Tenkasi private school teachers allege salary fraud, seek TN govt action
Synopsis
Key Takeaways
Teachers employed in private schools across Tenkasi district in Tamil Nadu have appealed to the state government to intervene and ensure they receive their rightful wages, alleging that several school managements are systematically falsifying payroll records — reporting inflated salaries to authorities while paying staff only a fraction of the declared amount. The complaints, surfacing from nursery, matriculation, and CBSE schools across the district, point to what teachers describe as a structured and long-running exploitation of the workforce.
The Payroll Fraud Mechanism
The most detailed allegation concerns a private matriculation school in Pavoorchatram, where teachers say a particularly calculated method of wage theft is in operation. According to affected staff, newly recruited teachers are told at the time of joining that their actual take-home salary will be between ₹7,000 and ₹12,000 per month.
On payday, however, the school reportedly credits approximately ₹30,000 into each teacher's bank account — accounts opened at a private-sector bank — before immediately withdrawing the full amount using pre-signed cheques collected from teachers when those accounts were set up. The teachers are then handed only the originally promised amount in cash. The inflated bank transaction, teachers allege, is used to fabricate records showing compliance with prescribed pay norms.
Conditions Across the District
Similar complaints have emerged from other private schools in Tenkasi. A teacher from an Alangulam-based institution said the management paid roughly ₹8,000 in cash each month and did not even open bank accounts for employees — leaving no formal payment trail whatsoever.

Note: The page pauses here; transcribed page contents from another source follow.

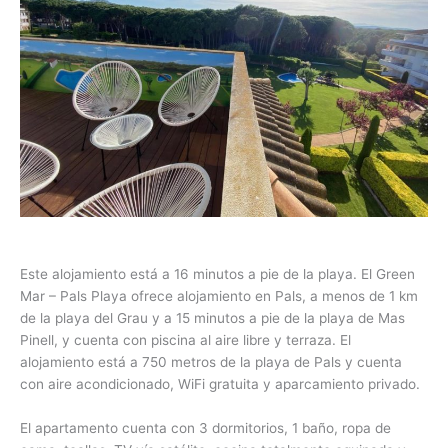
Este alojamiento está a 16 minutos a pie de la playa. El Green
Mar – Pals Playa ofrece alojamiento en Pals, a menos de 1 km
de la playa del Grau y a 15 minutos a pie de la playa de Mas
Pinell, y cuenta con piscina al aire libre y terraza. El
alojamiento está a 750 metros de la playa de Pals y cuenta
con aire acondicionado, WiFi gratuita y aparcamiento privado.
El apartamento cuenta con 3 dormitorios, 1 baño, ropa de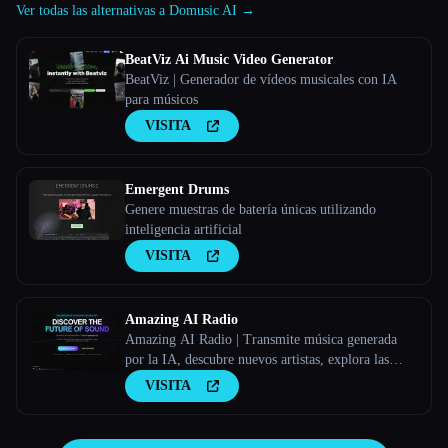
Ver todas las alternativas a Domusic AI →
BeatViz Ai Music Video Generator
BeatViz | Generador de vídeos musicales con IA
para músicos
VISITA
Emergent Drums
Genere muestras de batería únicas utilizando
inteligencia artificial
VISITA
Amazing AI Radio
Amazing AI Radio | Transmite música generada
por la IA, descubre nuevos artistas, explora las
listas y sube tus propias canciones a Amazing AI
VISITA
Radio.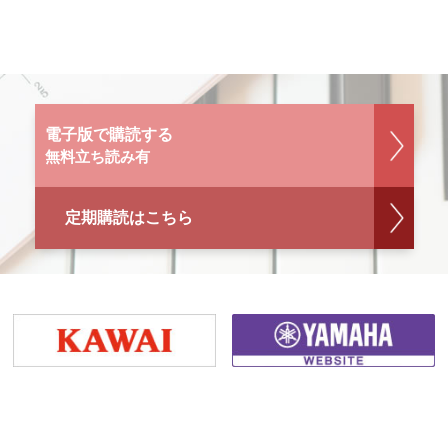
電子版で購読する
無料立ち読み有
定期購読はこちら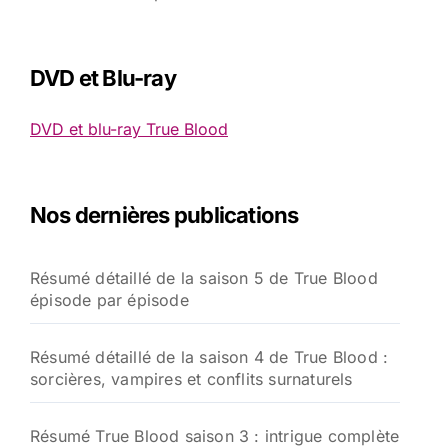
DVD et Blu-ray
DVD et blu-ray True Blood
Nos dernières publications
Résumé détaillé de la saison 5 de True Blood
épisode par épisode
Résumé détaillé de la saison 4 de True Blood :
sorcières, vampires et conflits surnaturels
Résumé True Blood saison 3 : intrigue complète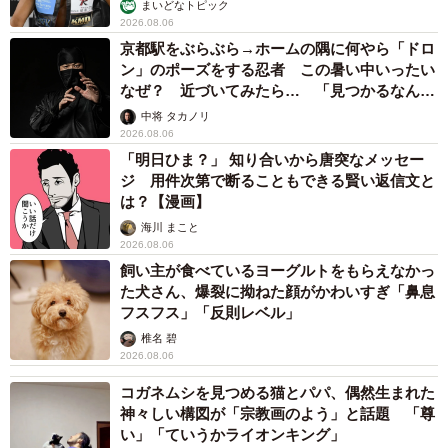
まいどなトピック
2026.08.06
京都駅をぶらぶら→ホームの隅に何やら「ドロ
ン」のポーズをする忍者 この暑い中いったい
なぜ？ 近づいてみたら… 「見つかるなんて
未熟」
中将 タカノリ
2026.08.06
「明日ひま？」 知り合いから唐突なメッセー
ジ 用件次第で断ることもできる賢い返信文と
は？【漫画】
海川 まこと
2026.08.06
飼い主が食べているヨーグルトをもらえなかっ
た犬さん、爆裂に拗ねた顔がかわいすぎ「鼻息
フスフス」「反則レベル」
椎名 碧
2026.08.06
コガネムシを見つめる猫とパパ、偶然生まれた
神々しい構図が「宗教画のよう」と話題 「尊
い」「ていうかライオンキング」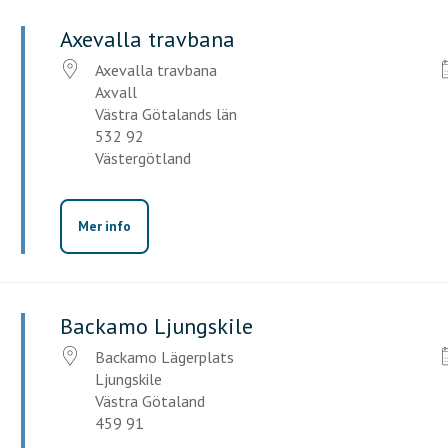
Axevalla travbana
Axevalla travbana
Axvall
Västra Götalands län
532 92
Västergötland
Mer info
Backamo Ljungskile
Backamo Lägerplats
Ljungskile
Västra Götaland
459 91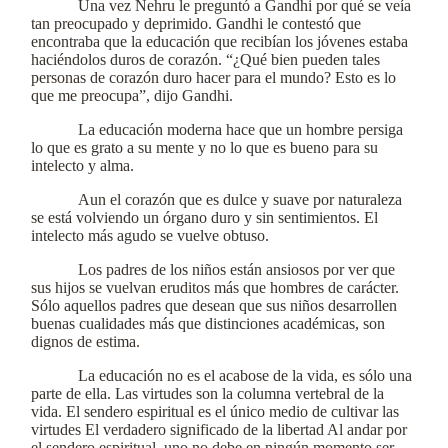
Una vez Nehru le preguntó a Gandhi por qué se veía
tan preocupado y deprimido. Gandhi le contestó que
encontraba que la educación que recibían los jóvenes estaba
haciéndolos duros de corazón. “¿Qué bien pueden tales
personas de corazón duro hacer para el mundo? Esto es lo
que me preocupa”, dijo Gandhi.
La educación moderna hace que un hombre persiga
lo que es grato a su mente y no lo que es bueno para su
intelecto y alma.
Aun el corazón que es dulce y suave por naturaleza
se está volviendo un órgano duro y sin sentimientos. El
intelecto más agudo se vuelve obtuso.
Los padres de los niños están ansiosos por ver que
sus hijos se vuelvan eruditos más que hombres de carácter.
Sólo aquellos padres que desean que sus niños desarrollen
buenas cualidades más que distinciones académicas, son
dignos de estima.
La educación no es el acabose de la vida, es sólo una
parte de ella. Las virtudes son la columna vertebral de la
vida. El sendero espiritual es el único medio de cultivar las
virtudes El verdadero significado de la libertad Al andar por
el sendero espiritual, uno no debe en ningún momento ser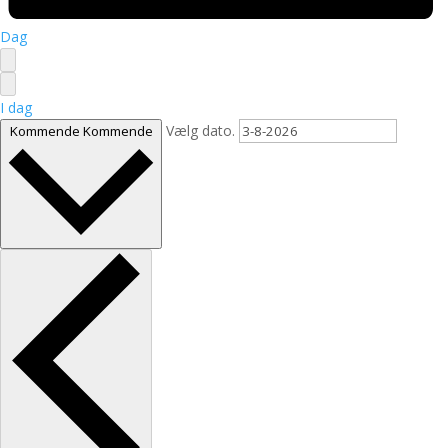
Dag
I dag
Vælg dato.
Kommende
Kommende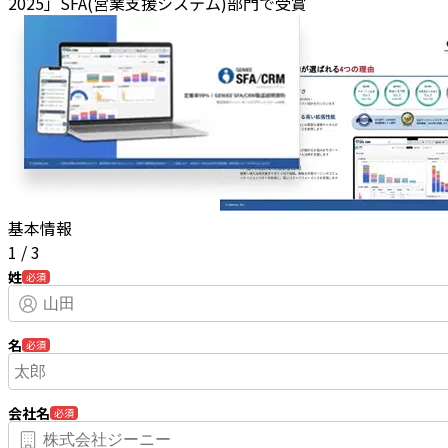
2025」SFA(営業支援システム)部門で受賞
基本情報
1
/
3
姓
必須
名
必須
会社名
必須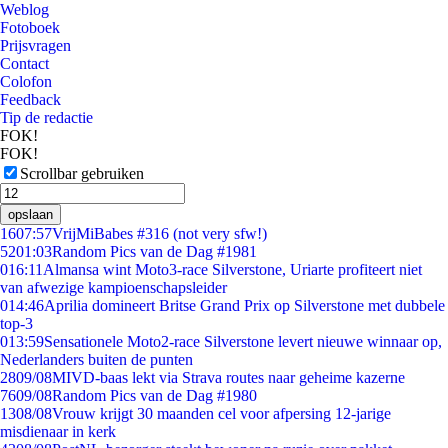
Weblog
Fotoboek
Prijsvragen
Contact
Colofon
Feedback
Tip de redactie
FOK!
FOK!
Scrollbar gebruiken
opslaan
16
07:57
VrijMiBabes #316 (not very sfw!)
52
01:03
Random Pics van de Dag #1981
0
16:11
Almansa wint Moto3-race Silverstone, Uriarte profiteert niet
van afwezige kampioenschapsleider
0
14:46
Aprilia domineert Britse Grand Prix op Silverstone met dubbele
top-3
0
13:59
Sensationele Moto2-race Silverstone levert nieuwe winnaar op,
Nederlanders buiten de punten
28
09/08
MIVD-baas lekt via Strava routes naar geheime kazerne
76
09/08
Random Pics van de Dag #1980
13
08/08
Vrouw krijgt 30 maanden cel voor afpersing 12-jarige
misdienaar in kerk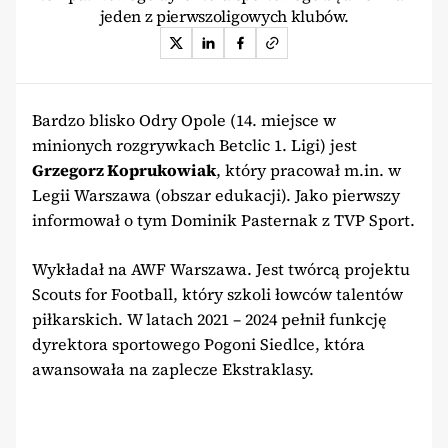
jeden z pierwszoligowych klubów.
Bardzo blisko Odry Opole (14. miejsce w
minionych rozgrywkach Betclic 1. Ligi) jest
Grzegorz Koprukowiak
, który pracował m.in. w
Legii Warszawa (obszar edukacji). Jako pierwszy
informował o tym Dominik Pasternak z TVP Sport.
Wykładał na AWF Warszawa. Jest twórcą projektu
Scouts for Football, który szkoli łowców talentów
piłkarskich. W latach 2021 – 2024 pełnił funkcję
dyrektora sportowego Pogoni Siedlce, która
awansowała na zaplecze Ekstraklasy.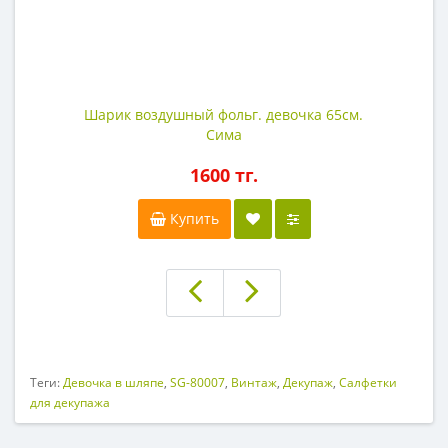
Шарик воздушный фольг. девочка 65см.
Сима
1600 тг.
Купить
Теги:
Девочка в шляпе
,
SG-80007
,
Винтаж
,
Декупаж
,
Салфетки
для декупажа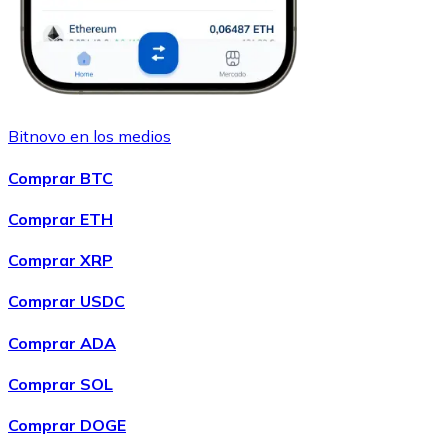
Bitnovo en los medios
Comprar BTC
Comprar ETH
Comprar XRP
Comprar USDC
Comprar ADA
Comprar SOL
Comprar DOGE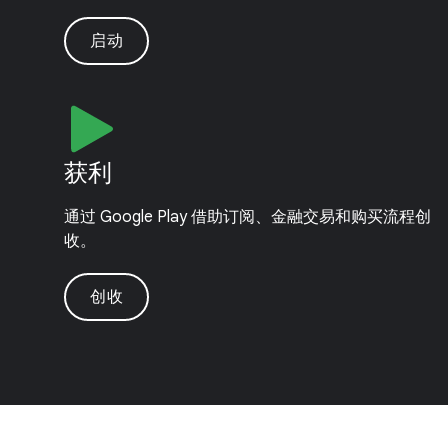
启动
获利
通过 Google Play 借助订阅、金融交易和购买流程创
收。
创收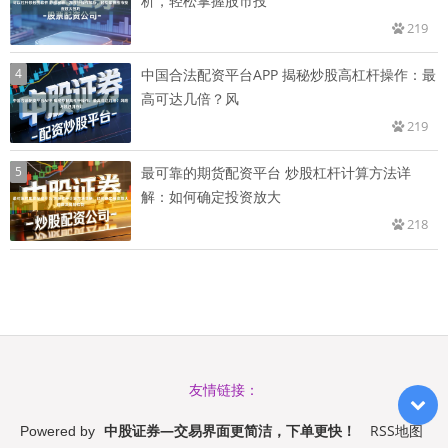
析，轻松掌握股市投
219
4
中国合法配资平台APP 揭秘炒股高杠杆操作：最
高可达几倍？风
219
5
最可靠的期货配资平台 炒股杠杆计算方法详
解：如何确定投资放大
218
友情链接：
中股证券—交易界面更简洁，下单更快！
RSS地图
Powered by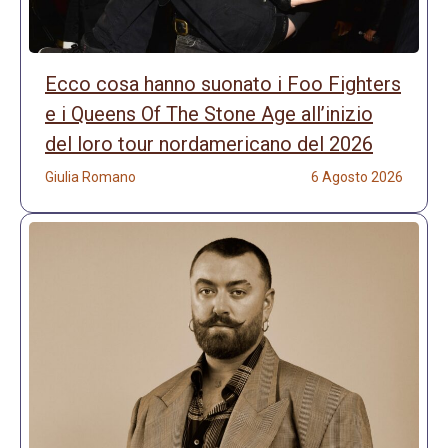
Ecco cosa hanno suonato i Foo Fighters
e i Queens Of The Stone Age all’inizio
del loro tour nordamericano del 2026
Giulia Romano
6 Agosto 2026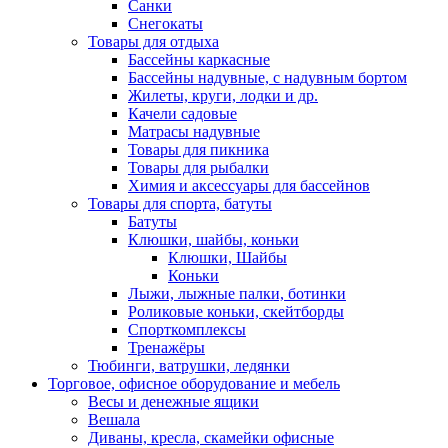
Санки
Снегокаты
Товары для отдыха
Бассейны каркасные
Бассейны надувные, с надувным бортом
Жилеты, круги, лодки и др.
Качели садовые
Матрасы надувные
Товары для пикника
Товары для рыбалки
Химия и аксессуары для бассейнов
Товары для спорта, батуты
Батуты
Клюшки, шайбы, коньки
Клюшки, Шайбы
Коньки
Лыжи, лыжные палки, ботинки
Роликовые коньки, скейтборды
Спорткомплексы
Тренажёры
Тюбинги, ватрушки, ледянки
Торговое, офисное оборудование и мебель
Весы и денежные ящики
Вешала
Диваны, кресла, скамейки офисные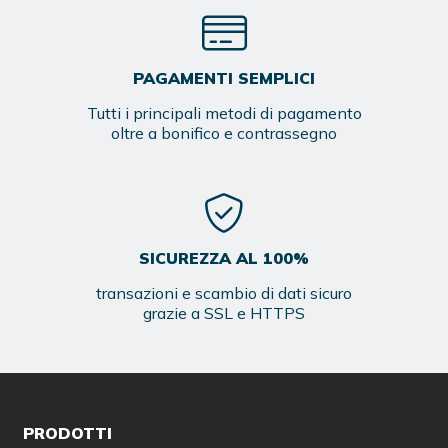
PAGAMENTI SEMPLICI
Tutti i principali metodi di pagamento
oltre a bonifico e contrassegno
SICUREZZA AL 100%
transazioni e scambio di dati sicuro
grazie a SSL e HTTPS
PRODOTTI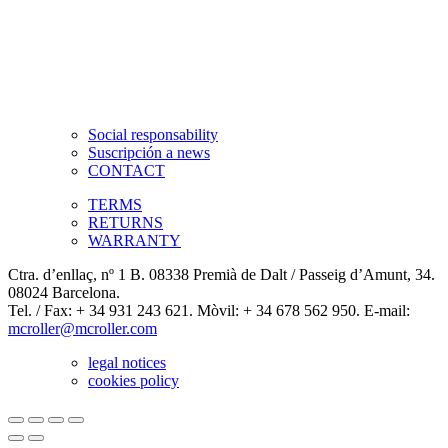
Social responsability
Suscripción a news
CONTACT
TERMS
RETURNS
WARRANTY
Ctra. d’enllaç, nº 1 B. 08338 Premià de Dalt / Passeig d’Amunt, 34.
08024 Barcelona.
Tel. / Fax: + 34 931 243 621. Mòvil: + 34 678 562 950. E-mail:
mcroller@mcroller.com
legal notices
cookies policy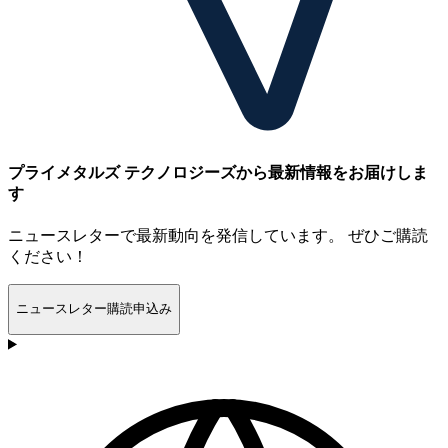
プライメタルズ テクノロジーズから最新情報をお届けしま
す
ニュースレターで最新動向を発信しています。 ぜひご購読
ください！
ニュースレター購読申込み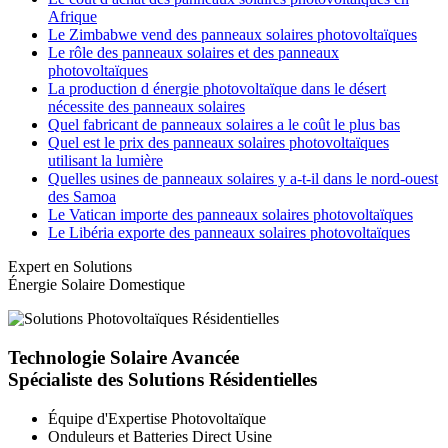
Afrique
Le Zimbabwe vend des panneaux solaires photovoltaïques
Le rôle des panneaux solaires et des panneaux
photovoltaïques
La production d énergie photovoltaïque dans le désert
nécessite des panneaux solaires
Quel fabricant de panneaux solaires a le coût le plus bas
Quel est le prix des panneaux solaires photovoltaïques
utilisant la lumière
Quelles usines de panneaux solaires y a-t-il dans le nord-ouest
des Samoa
Le Vatican importe des panneaux solaires photovoltaïques
Le Libéria exporte des panneaux solaires photovoltaïques
Expert en Solutions
Énergie Solaire Domestique
Technologie Solaire Avancée
Spécialiste des Solutions Résidentielles
Équipe d'Expertise Photovoltaïque
Onduleurs et Batteries Direct Usine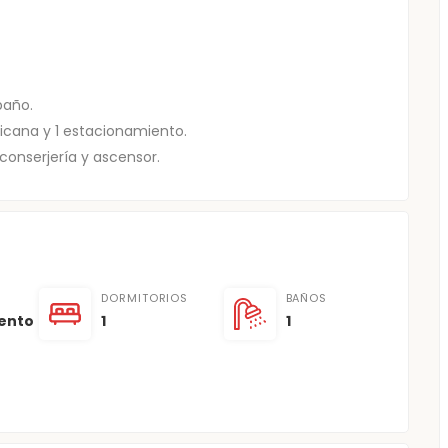
baño.
cana y 1 estacionamiento.
conserjería y ascensor.
DORMITORIOS
BAÑOS
ento
1
1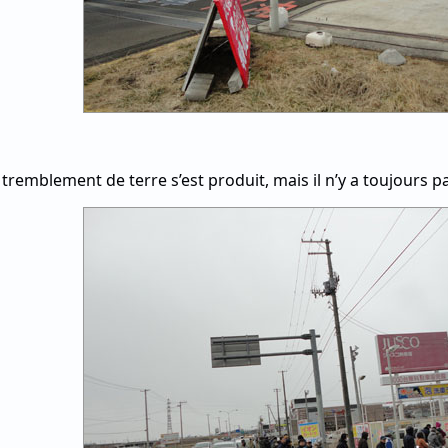
le tremblement de terre s’est produit, mais il n’y a toujours 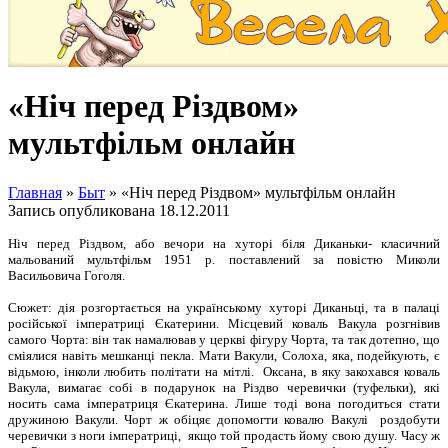
«Ніч перед Різдвом»
мультфільм онлайн
Главная
»
Быт
»
«Ніч перед Різдвом» мультфільм онлайн
Запись опубликована
18.12.2011
Ніч перед Різдвом, або вечори на хуторі біля Диканьки- класичний
мальований мультфільм 1951 р. поставлений за повістю Миколи
Васильовича Гоголя.
Сюжет: дія розгортається на українському хуторі Диканьці, та в палаці
російської імператриці Єкатерини. Місцевий коваль Вакула розгнівив
самого Чорта: він так намалював у церкві фігуру Чорта, та так дотепно, що
сміялися навіть мешканці пекла. Мати Вакули, Солоха, яка, подейкують, є
відьмою, інколи любить політати на мітлі. Оксана, в яку закохався коваль
Вакула, вимагає собі в подарунок на Різдво черевички (туфельки), які
носить сама імператриця Єкатерина. Лише тоді вона погодиться стати
дружиною Вакули. Чорт ж обіцяє допомогти ковалю Вакулі роздобути
черевички з ноги імператриці, якщо той продасть йому свою душу. Часу ж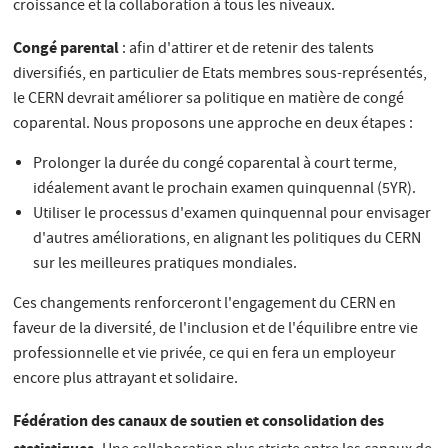
croissance et la collaboration à tous les niveaux.
Congé parental
: afin d'attirer et de retenir des talents
diversifiés, en particulier de Etats membres sous-représentés,
le CERN devrait améliorer sa politique en matière de congé
coparental. Nous proposons une approche en deux étapes :
Prolonger la durée du congé coparental à court terme,
idéalement avant le prochain examen quinquennal (5YR).
Utiliser le processus d'examen quinquennal pour envisager
d'autres améliorations, en alignant les politiques du CERN
sur les meilleures pratiques mondiales.
Ces changements renforceront l'engagement du CERN en
faveur de la diversité, de l'inclusion et de l'équilibre entre vie
professionnelle et vie privée, ce qui en fera un employeur
encore plus attrayant et solidaire.
Fédération des canaux de soutien et consolidation des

Because teachers have no access to salary records submitted to the government, many remain unaware of what amounts are officially declared as being paid to them. This information asymmetry, critics argue, is central to how the exploitation persists.
Working Conditions and Fear of Retaliation
Beyond underpayment, teachers described a range of harsh working conditions: shifts stretching up to 10 hours, minimal leave entitlements, salary deductions for even minor delays in reporting for duty, and what they characterised as indirect pressure on women teachers to resign after marriage.
Many teachers admitted they were reluctant to file formal complaints, citing fear of job loss. This reluctance, observers note, has historically shielded private school managements from accountability — a pattern that appears to have persisted for years in the district.
What the Education Department Said
Tenkasi Chief Educational Officer Renuga confirmed to reporters that the School Education Department cannot initiate action unless affected teachers submit written complaints with evidence. She acknowledged that allegations of salary underpayment in private schools had been circulating for years, but noted that no teacher had formally come forward with documented proof until now.
The statement underscores a structural gap: the very fear that prevents teachers from complaining also prevents the department from acting. Teachers have now urged the Tamil Nadu government to introduce strict regulatory guidelines governing salary payments in private schools and to establish a mechanism that allows complaints to be filed without risk of victimisation.
What Comes Next
With the issue now in the public domain, pressure is likely to mount on the Tamil Nadu government and the School Education Department to conduct independent audits of payroll records in private schools. Whether the state will move proactively — or wait for formal written complaints — will determine how quickly, if at all, relief reaches the affected teachers.